В конце концов она сообщила о цели звонка.

Попросила Валландера прийти на похороны. Ведь почти никого больше не будет. Только она да Йенс, младший брат Стефана. Что ни говори, Валландер отнесся к ним по-хорошему, желал добра. И он обещал прийти. Хотя тут же пожалел, что согласился. Но отступать было уже поздно.

После он попробовал выяснить, что, собственно, произошло с мальчишкой после ареста. Поговорил с врачом из лечебницы, где находился Стефан. Все эти годы мальчишка молчал, наглухо замкнулся в себе. Однако Валландеру рассказали, что лицо у мертвого подростка на асфальте было в боевой индейской раскраске, которая, смешавшись с кровью, превратилась в устрашающую маску, и маска эта, пожалуй, говорила не столько о раздвоенной личности Стефана, сколько об обществе, в каком он жил.

Ехал Валландер медленно. Утром, надевая темный костюм, он с удивлением обнаружил, что брюки сидят нормально. Стало быть, он похудел. Несколько лет назад у него признали диабет, и с тех пор ему пришлось в корне изменить свое отношение к еде, заняться моционом и тщательно следить за весом. На первых порах он от чрезмерного нетерпеливого рвения становился на весы в ванной по нескольку раз на дню. А потом со злости отправил весы на помойку. Не сумеет сбросить вес без постоянных проверок, ну и ладно!

Однако врач, к которому Валландер регулярно ходил на прием, не отступал, упорно твердил, что ему пора кончать с безалаберной жизнью, питаться не от случая к случаю, а по часам, причем пища должна быть здоровая, и не забывать про моцион, которым он пока пренебрегает. В итоге эти призывы не пропали втуне. Валландер купил тренировочный комбинезон и кроссовки и начал систематически совершать прогулки. Но когда Мартинссон предложил бегать вместе, наотрез отказался. Всему есть предел. И этим пределом были прогулки. Он проложил часовой маршрут — от Мариягатан через Сандскуген и обратно. И как минимум четыре раза в неделю выгонял себя из дому. Вдобавок изрядно сократил визиты в бары с гамбургерами. Врач сразу отметил результаты. Уровень сахара в крови снизился, Валландер похудел. И однажды утром за бритьем обнаружил, что лицо изменилось: щеки запали. К нему словно бы вернулся давний облик, долгое время скрытый под ненужным жиром и нездоровой кожей. Линда, дочь Валландера, была приятно удивлена, увидев отца. Но в полицейском управлении никто факт валландеровского похудания не комментировал.

Мы будто вообще не видим друг друга, думал Валландер. Работаем вместе. А друг друга не видим.

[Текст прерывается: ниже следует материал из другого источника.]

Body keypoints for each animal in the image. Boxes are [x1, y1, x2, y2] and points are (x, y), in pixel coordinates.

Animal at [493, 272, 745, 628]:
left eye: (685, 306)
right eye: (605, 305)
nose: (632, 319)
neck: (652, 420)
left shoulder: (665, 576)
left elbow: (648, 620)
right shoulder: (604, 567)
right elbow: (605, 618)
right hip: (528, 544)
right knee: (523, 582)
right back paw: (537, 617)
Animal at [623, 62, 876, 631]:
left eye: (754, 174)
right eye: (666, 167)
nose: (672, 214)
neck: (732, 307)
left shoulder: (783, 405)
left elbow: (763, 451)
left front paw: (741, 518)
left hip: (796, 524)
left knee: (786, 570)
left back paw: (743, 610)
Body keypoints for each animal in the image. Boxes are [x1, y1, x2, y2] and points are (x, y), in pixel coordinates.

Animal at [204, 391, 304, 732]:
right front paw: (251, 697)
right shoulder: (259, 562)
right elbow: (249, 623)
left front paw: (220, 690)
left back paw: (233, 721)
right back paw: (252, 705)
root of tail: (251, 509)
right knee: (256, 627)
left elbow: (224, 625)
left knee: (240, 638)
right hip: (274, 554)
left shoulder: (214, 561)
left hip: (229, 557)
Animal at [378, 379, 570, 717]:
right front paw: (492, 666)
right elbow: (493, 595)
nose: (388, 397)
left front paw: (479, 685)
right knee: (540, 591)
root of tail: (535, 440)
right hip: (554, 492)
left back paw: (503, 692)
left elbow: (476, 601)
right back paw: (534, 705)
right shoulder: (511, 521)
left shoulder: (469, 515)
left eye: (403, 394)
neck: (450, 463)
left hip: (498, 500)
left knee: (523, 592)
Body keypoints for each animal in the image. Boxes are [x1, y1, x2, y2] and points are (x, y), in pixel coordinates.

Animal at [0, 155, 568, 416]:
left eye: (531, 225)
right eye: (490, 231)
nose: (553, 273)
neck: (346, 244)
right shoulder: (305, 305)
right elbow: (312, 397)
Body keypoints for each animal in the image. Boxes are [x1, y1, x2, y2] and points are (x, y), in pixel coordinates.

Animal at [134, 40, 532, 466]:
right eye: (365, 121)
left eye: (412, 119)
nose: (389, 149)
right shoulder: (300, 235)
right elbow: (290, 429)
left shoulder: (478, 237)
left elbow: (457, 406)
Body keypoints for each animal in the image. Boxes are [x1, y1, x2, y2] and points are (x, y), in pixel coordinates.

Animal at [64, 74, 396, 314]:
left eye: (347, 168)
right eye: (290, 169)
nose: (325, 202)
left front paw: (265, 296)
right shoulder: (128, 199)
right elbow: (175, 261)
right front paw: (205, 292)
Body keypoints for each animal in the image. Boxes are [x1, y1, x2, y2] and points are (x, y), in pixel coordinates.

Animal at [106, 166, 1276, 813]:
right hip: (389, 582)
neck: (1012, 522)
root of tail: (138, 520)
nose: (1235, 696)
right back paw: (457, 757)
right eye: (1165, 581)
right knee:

Комиссар миновал пляж Моссбю, сейчас, осенью, безлюдный и заброшенный. И вспомнил, как шесть лет назад здесь прибило к берегу резиновый плот с двумя мертвецами.

Резко тормознув, он свернул с главной дороги. Времени в запасе еще вполне достаточно. Заглушил мотор, вышел из машины. Ветра не было, температура плюсовая. Он застегнул куртку и зашагал по тропинке, змеившейся меж песчаными дюнами. К морю. И к пустому пляжу. Кругом следы — человеческие и собачьи. Отпечатки конских подков. Он бросил взгляд в морскую даль. Стая птиц тянулась к югу.

Валландер до сих пор точно помнил, в каком месте плот прибило к берегу. Позже многотрудное расследование привело его в Латвию, в Ригу. Там жила Байба. Вдова убитого латышского полицейского, с которым он еще успел познакомиться и к которому проникся симпатией.

Потом между ним и Байбой завязался роман. И долгое время он думал, что они будут вместе. Что она переедет в Швецию. Однажды они даже съездили посмотреть дом неподалеку от Истада. Но мало-помалу Байба стала отдаляться. Валландер ревниво заподозрил, что у нее появился другой. И как-то раз без предупреждения нагрянул в Ригу. Как выяснилось, другого Байба не завела. Просто сомневалась, хватит ли у нее духу второй раз выйти за полицейского и покинуть родину, где она имела плохо оплачиваемую, но весьма интересную переводческую работу. А потом все кончилось.